## What you will do
Return all the data exactly, keeping the pictures out.

## Dataset extract
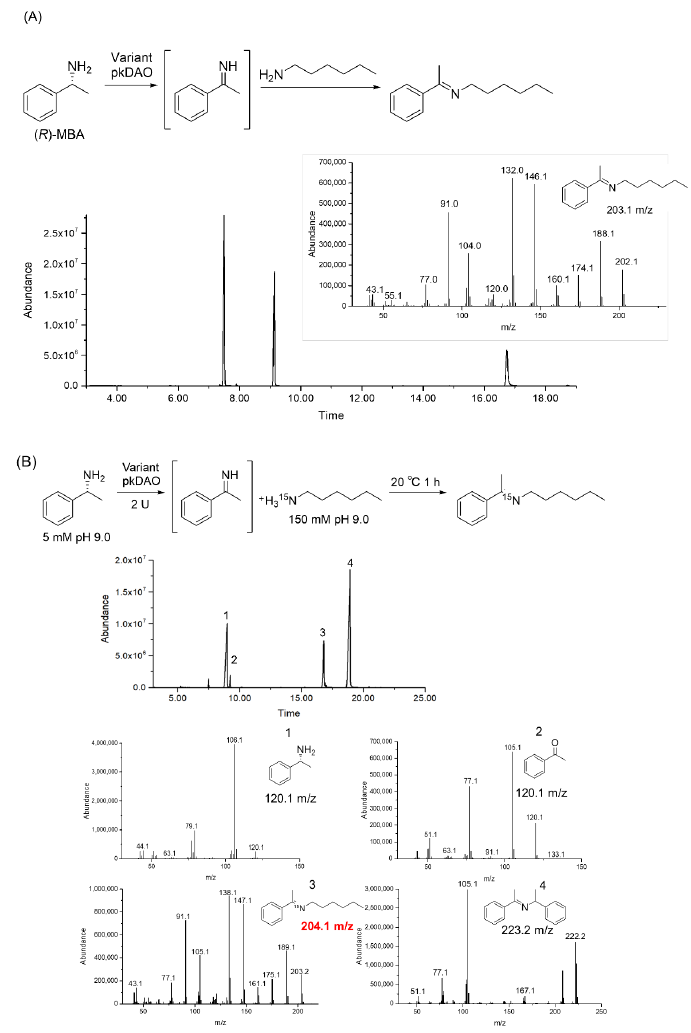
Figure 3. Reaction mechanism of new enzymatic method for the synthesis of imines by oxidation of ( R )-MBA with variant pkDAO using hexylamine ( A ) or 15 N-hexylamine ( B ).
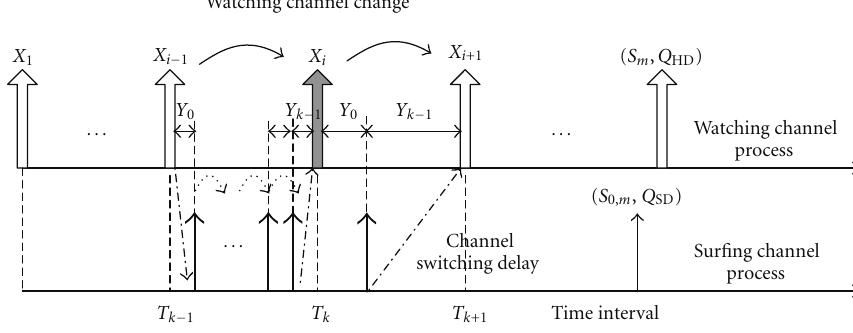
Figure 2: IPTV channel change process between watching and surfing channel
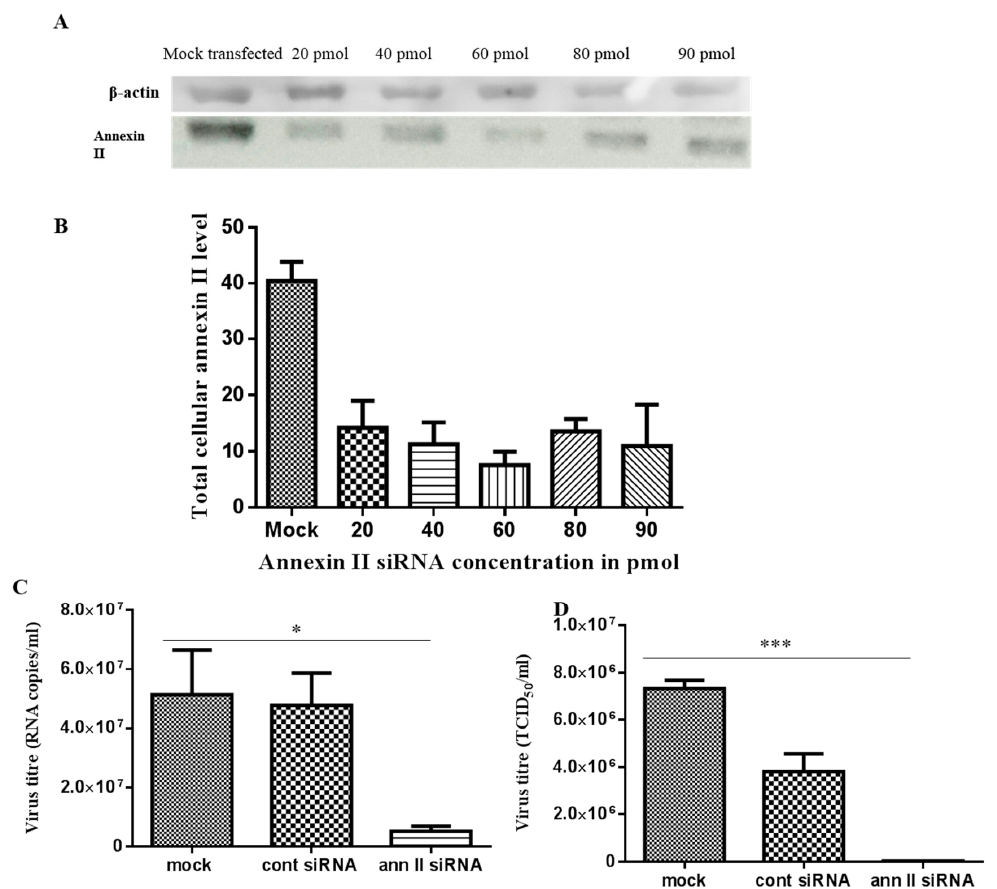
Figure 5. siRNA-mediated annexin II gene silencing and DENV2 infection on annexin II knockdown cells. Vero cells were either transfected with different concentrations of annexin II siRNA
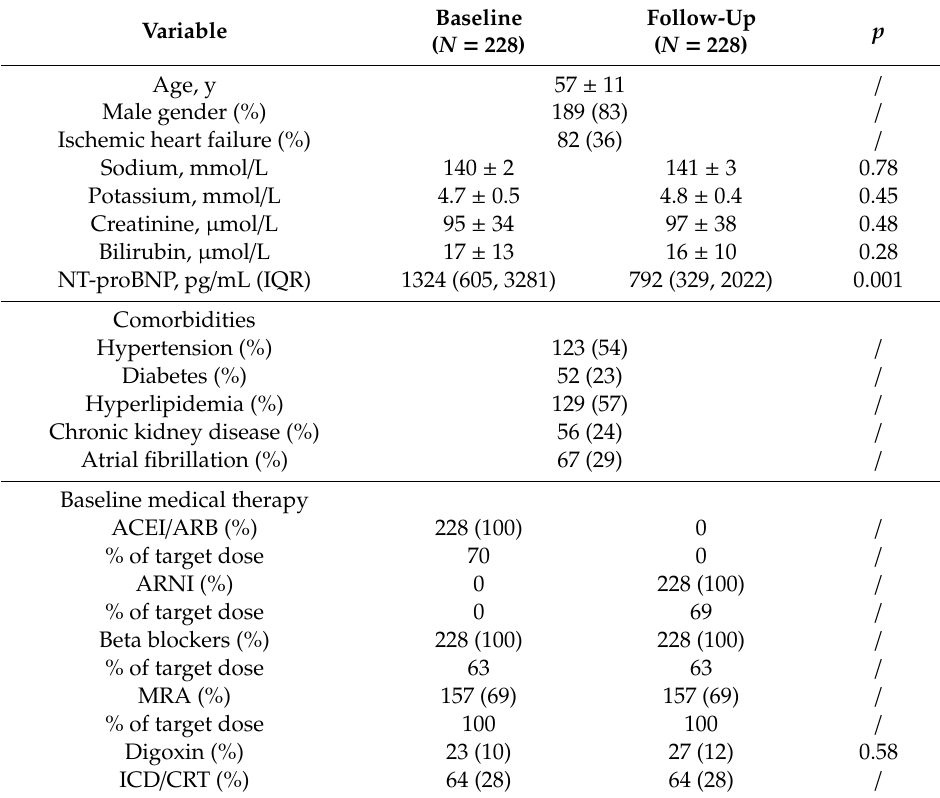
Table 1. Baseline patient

## Output of the exercise
Figure 3. Reaction mechanism of new enzymatic method for the synthesis of imines by oxidation of ( R )-MBA with variant pkDAO using hexylamine ( A ) or 15 N-hexylamine ( B ).
Figure 2: IPTV channel change process between watching and surfing channel
Figure 5. siRNA-mediated annexin II gene silencing and DENV2 infection on annexin II knockdown cells. Vero cells were either transfected with different concentrations of annexin II siRNA
Table 1. Baseline patient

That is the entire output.